*** Data for this task Section Begins ***

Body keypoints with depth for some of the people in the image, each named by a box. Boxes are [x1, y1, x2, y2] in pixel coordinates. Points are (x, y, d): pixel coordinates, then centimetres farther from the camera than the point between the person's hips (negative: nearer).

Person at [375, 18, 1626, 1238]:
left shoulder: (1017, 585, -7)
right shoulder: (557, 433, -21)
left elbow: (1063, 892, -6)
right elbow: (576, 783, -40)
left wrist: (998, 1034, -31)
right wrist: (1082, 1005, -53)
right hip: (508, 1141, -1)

*** Data for this task Section Ends ***
*** Data for this task Section Begins ***

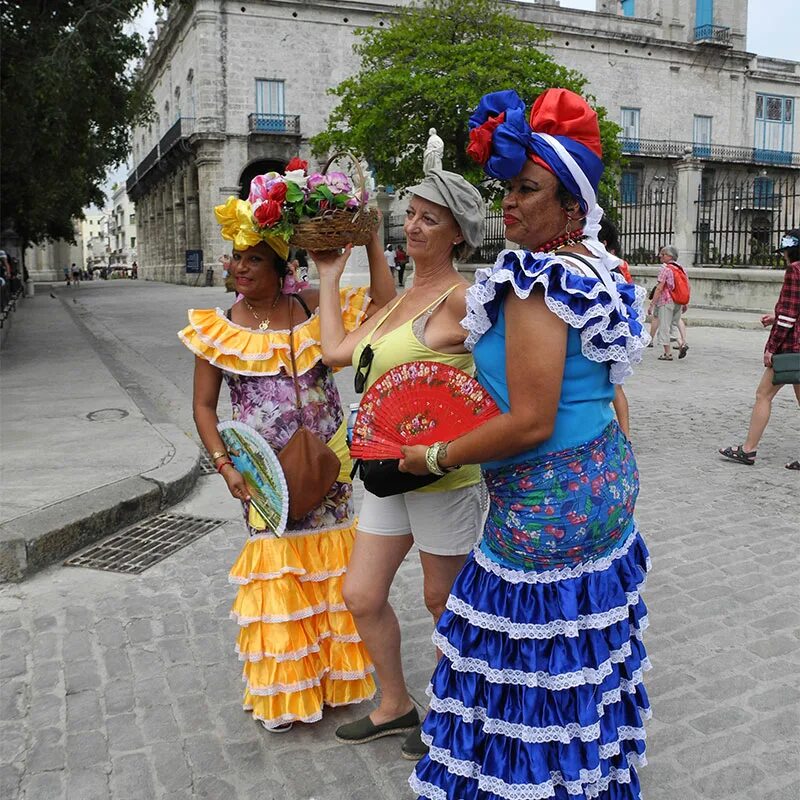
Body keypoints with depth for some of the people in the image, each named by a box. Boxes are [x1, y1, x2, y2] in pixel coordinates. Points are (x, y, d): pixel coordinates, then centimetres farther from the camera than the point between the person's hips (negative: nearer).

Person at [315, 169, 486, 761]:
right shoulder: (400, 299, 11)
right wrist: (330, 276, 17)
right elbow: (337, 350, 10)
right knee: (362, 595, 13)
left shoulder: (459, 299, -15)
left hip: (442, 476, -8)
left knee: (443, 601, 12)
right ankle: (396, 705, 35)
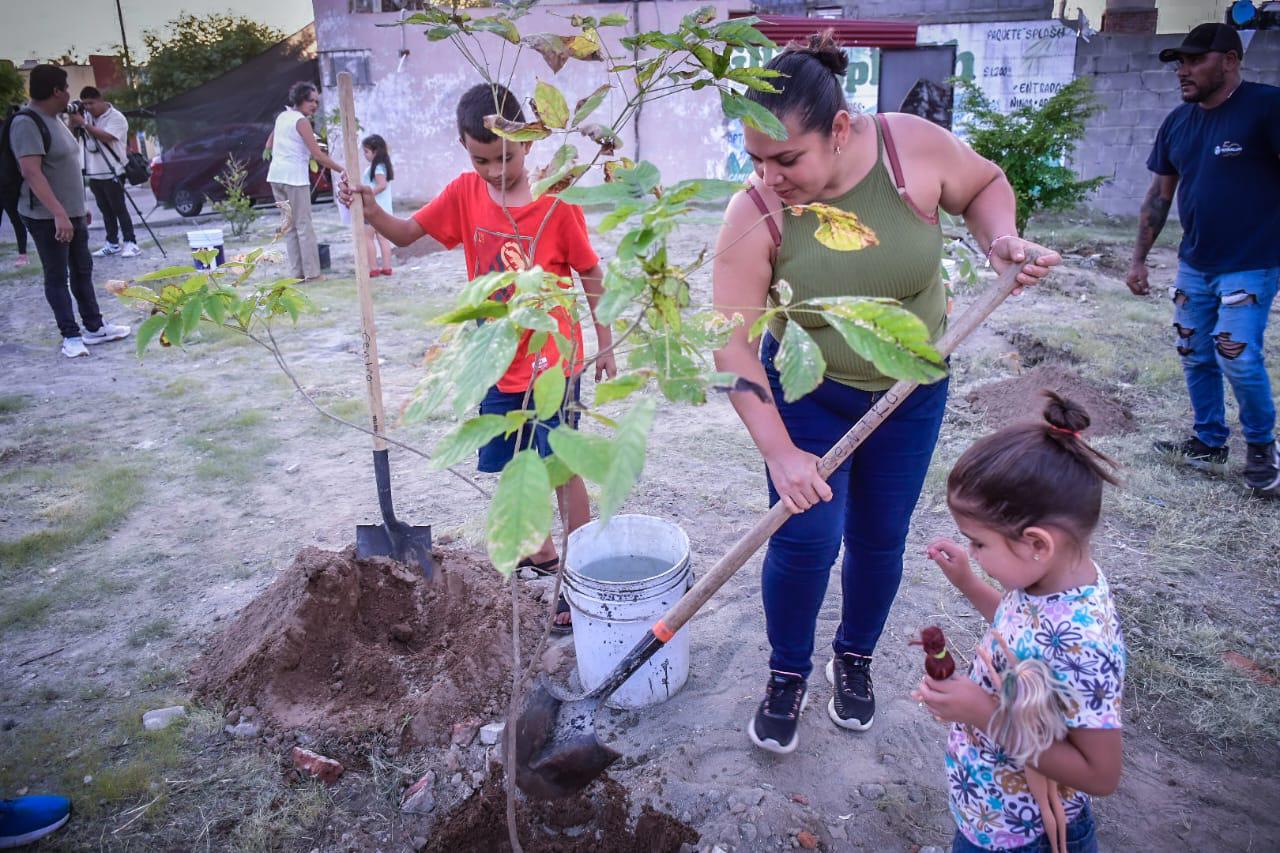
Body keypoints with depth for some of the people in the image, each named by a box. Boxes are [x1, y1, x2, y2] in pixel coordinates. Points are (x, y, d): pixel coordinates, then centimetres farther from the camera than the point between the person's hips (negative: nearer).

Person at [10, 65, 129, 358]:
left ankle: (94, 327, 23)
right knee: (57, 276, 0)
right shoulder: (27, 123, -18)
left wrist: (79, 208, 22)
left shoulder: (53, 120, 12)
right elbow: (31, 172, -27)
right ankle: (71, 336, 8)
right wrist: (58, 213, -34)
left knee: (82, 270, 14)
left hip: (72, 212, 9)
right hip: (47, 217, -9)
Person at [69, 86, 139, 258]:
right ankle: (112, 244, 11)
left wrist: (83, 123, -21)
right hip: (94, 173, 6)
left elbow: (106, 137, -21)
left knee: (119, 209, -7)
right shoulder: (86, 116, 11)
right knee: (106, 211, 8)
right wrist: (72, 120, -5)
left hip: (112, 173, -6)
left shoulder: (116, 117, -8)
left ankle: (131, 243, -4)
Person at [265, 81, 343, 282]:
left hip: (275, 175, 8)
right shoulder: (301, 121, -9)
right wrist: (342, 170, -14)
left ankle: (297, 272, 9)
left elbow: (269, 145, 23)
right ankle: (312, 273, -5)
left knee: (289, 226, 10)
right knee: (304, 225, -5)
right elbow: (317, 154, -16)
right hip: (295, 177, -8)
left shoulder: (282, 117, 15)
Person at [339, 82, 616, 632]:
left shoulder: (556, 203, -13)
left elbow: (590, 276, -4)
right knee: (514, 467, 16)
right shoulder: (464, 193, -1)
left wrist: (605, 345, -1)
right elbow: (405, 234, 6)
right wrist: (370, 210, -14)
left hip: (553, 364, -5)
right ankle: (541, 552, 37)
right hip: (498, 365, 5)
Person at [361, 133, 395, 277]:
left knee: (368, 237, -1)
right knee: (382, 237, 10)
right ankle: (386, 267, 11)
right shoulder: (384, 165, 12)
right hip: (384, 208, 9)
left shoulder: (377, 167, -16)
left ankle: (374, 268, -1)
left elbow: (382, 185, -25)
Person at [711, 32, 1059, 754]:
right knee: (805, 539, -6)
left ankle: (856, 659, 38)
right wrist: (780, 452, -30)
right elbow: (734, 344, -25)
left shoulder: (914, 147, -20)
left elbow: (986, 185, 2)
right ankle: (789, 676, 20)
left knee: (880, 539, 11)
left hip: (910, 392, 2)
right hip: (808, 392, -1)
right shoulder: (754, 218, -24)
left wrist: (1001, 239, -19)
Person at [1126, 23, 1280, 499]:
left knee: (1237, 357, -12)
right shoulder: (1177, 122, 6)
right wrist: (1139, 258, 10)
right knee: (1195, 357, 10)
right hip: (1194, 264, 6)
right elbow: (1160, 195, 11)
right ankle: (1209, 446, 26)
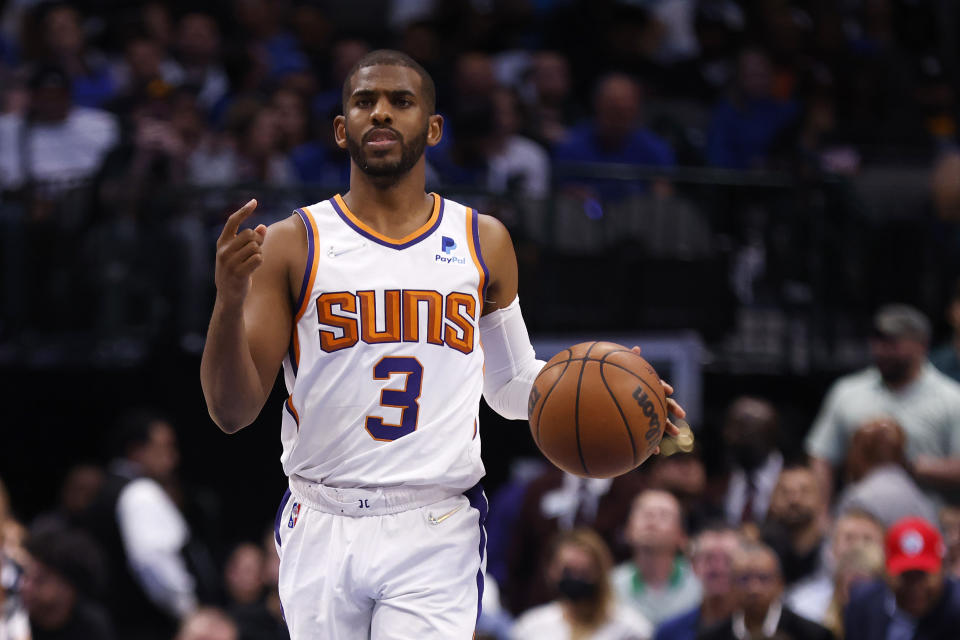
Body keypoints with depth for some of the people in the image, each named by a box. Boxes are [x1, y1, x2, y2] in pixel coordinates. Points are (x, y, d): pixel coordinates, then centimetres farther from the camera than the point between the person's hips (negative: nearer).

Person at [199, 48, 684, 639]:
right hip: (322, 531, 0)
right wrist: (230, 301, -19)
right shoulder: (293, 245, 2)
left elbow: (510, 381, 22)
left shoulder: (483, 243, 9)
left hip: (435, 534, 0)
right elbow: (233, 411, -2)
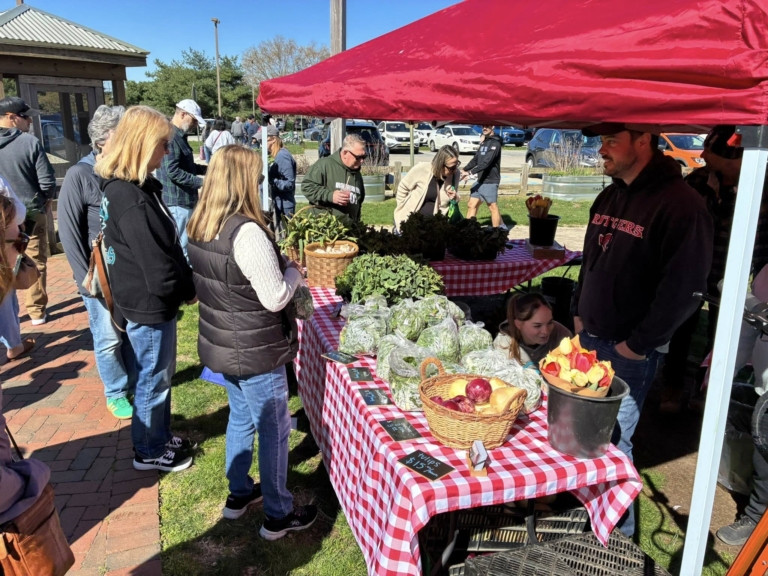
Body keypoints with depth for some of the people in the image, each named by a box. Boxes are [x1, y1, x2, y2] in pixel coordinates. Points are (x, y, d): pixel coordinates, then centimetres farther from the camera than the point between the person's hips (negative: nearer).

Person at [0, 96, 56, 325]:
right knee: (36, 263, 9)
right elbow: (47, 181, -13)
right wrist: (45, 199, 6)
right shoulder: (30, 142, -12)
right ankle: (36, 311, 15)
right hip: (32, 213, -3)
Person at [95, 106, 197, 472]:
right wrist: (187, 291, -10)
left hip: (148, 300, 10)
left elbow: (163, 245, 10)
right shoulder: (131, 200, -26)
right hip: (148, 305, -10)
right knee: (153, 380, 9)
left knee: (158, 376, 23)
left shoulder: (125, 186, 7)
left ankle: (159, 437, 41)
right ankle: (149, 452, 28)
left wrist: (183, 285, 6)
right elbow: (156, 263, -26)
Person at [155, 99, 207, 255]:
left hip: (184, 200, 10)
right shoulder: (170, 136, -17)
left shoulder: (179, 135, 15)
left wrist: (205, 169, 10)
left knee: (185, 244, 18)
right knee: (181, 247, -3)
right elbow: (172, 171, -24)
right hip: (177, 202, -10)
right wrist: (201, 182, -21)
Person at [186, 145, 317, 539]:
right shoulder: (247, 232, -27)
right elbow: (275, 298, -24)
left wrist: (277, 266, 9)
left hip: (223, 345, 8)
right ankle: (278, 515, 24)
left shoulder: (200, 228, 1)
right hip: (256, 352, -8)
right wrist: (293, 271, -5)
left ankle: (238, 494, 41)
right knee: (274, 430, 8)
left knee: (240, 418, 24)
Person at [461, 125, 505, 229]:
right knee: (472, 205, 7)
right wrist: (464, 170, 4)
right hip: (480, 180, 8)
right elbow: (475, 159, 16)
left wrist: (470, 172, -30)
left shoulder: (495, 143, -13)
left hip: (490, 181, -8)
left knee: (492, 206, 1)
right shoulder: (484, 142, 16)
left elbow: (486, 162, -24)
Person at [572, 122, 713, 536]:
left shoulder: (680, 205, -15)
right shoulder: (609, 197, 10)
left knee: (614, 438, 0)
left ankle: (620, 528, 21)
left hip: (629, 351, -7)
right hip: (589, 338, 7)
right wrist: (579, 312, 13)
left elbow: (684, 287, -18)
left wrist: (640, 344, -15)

*** Data for this task Section Ends ***
*** Data for this task Section Begins ***

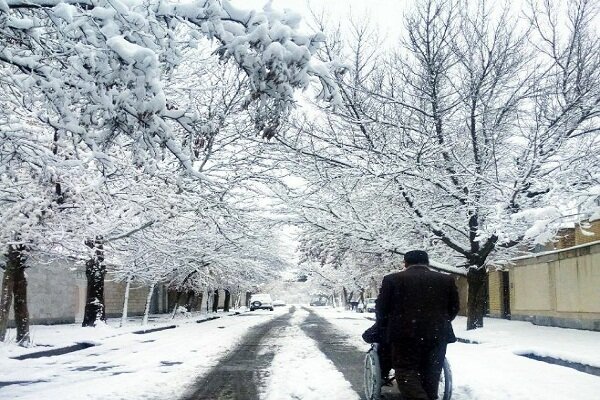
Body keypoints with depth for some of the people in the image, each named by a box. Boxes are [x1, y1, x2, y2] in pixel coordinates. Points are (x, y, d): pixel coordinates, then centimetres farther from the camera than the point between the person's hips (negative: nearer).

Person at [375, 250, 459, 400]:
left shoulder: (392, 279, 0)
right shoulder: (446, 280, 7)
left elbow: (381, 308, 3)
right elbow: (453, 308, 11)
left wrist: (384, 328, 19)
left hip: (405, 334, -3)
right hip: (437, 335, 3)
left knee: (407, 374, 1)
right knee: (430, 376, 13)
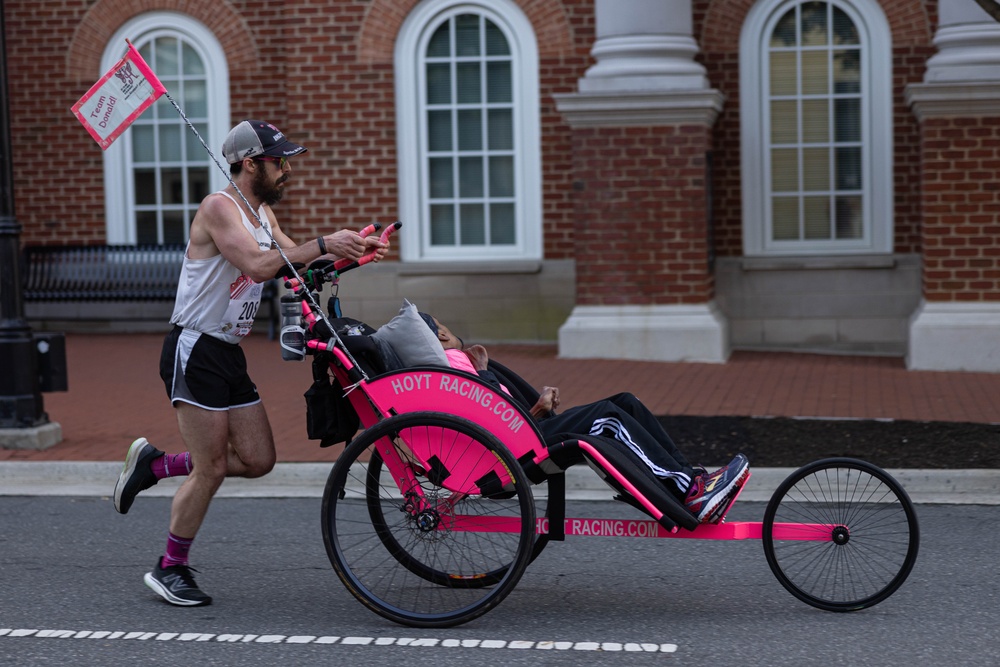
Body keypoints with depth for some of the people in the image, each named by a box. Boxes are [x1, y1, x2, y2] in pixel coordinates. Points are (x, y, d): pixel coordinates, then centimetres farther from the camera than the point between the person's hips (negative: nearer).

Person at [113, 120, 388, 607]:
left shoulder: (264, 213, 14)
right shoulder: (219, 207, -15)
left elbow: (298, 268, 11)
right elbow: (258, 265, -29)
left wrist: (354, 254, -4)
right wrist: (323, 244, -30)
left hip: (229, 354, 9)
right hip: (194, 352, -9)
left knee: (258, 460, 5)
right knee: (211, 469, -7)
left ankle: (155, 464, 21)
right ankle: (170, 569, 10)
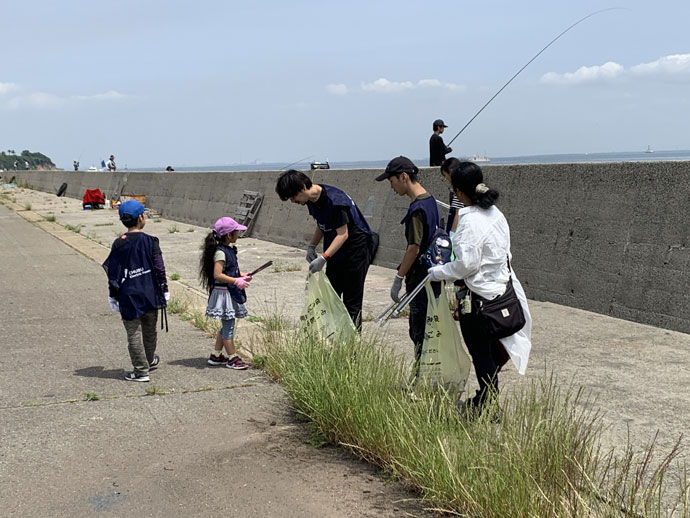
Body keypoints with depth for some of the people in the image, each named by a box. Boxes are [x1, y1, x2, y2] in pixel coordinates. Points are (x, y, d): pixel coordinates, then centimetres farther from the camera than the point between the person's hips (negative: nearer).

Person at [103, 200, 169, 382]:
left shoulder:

*** Data for this task Section Ends ***

■ Description of the task:
Rename "Person" to "Subject" throughout everything from the line with "left wrist: (183, 285, 6)" down to the line with "right knee: (472, 205, 7)", leaving all else in the data unchanged. Return only those lines.

■ Response to the task:
left wrist: (183, 285, 6)
right elbow: (156, 263, -26)
Subject at [155, 99, 207, 255]:
left hip: (184, 200, 10)
right shoulder: (170, 136, -17)
left shoulder: (179, 135, 15)
left wrist: (205, 169, 10)
left knee: (185, 244, 18)
right knee: (181, 247, -3)
right elbow: (172, 171, -24)
right hip: (177, 202, -10)
right wrist: (201, 182, -21)
Subject at [186, 145, 317, 539]:
right shoulder: (247, 232, -27)
right elbow: (275, 298, -24)
left wrist: (277, 266, 9)
left hip: (223, 345, 8)
right ankle: (278, 515, 24)
left shoulder: (200, 228, 1)
right hip: (256, 352, -8)
right wrist: (293, 271, -5)
left ankle: (238, 494, 41)
right knee: (274, 430, 8)
left knee: (240, 418, 24)
Subject at [461, 125, 505, 229]:
right knee: (472, 205, 7)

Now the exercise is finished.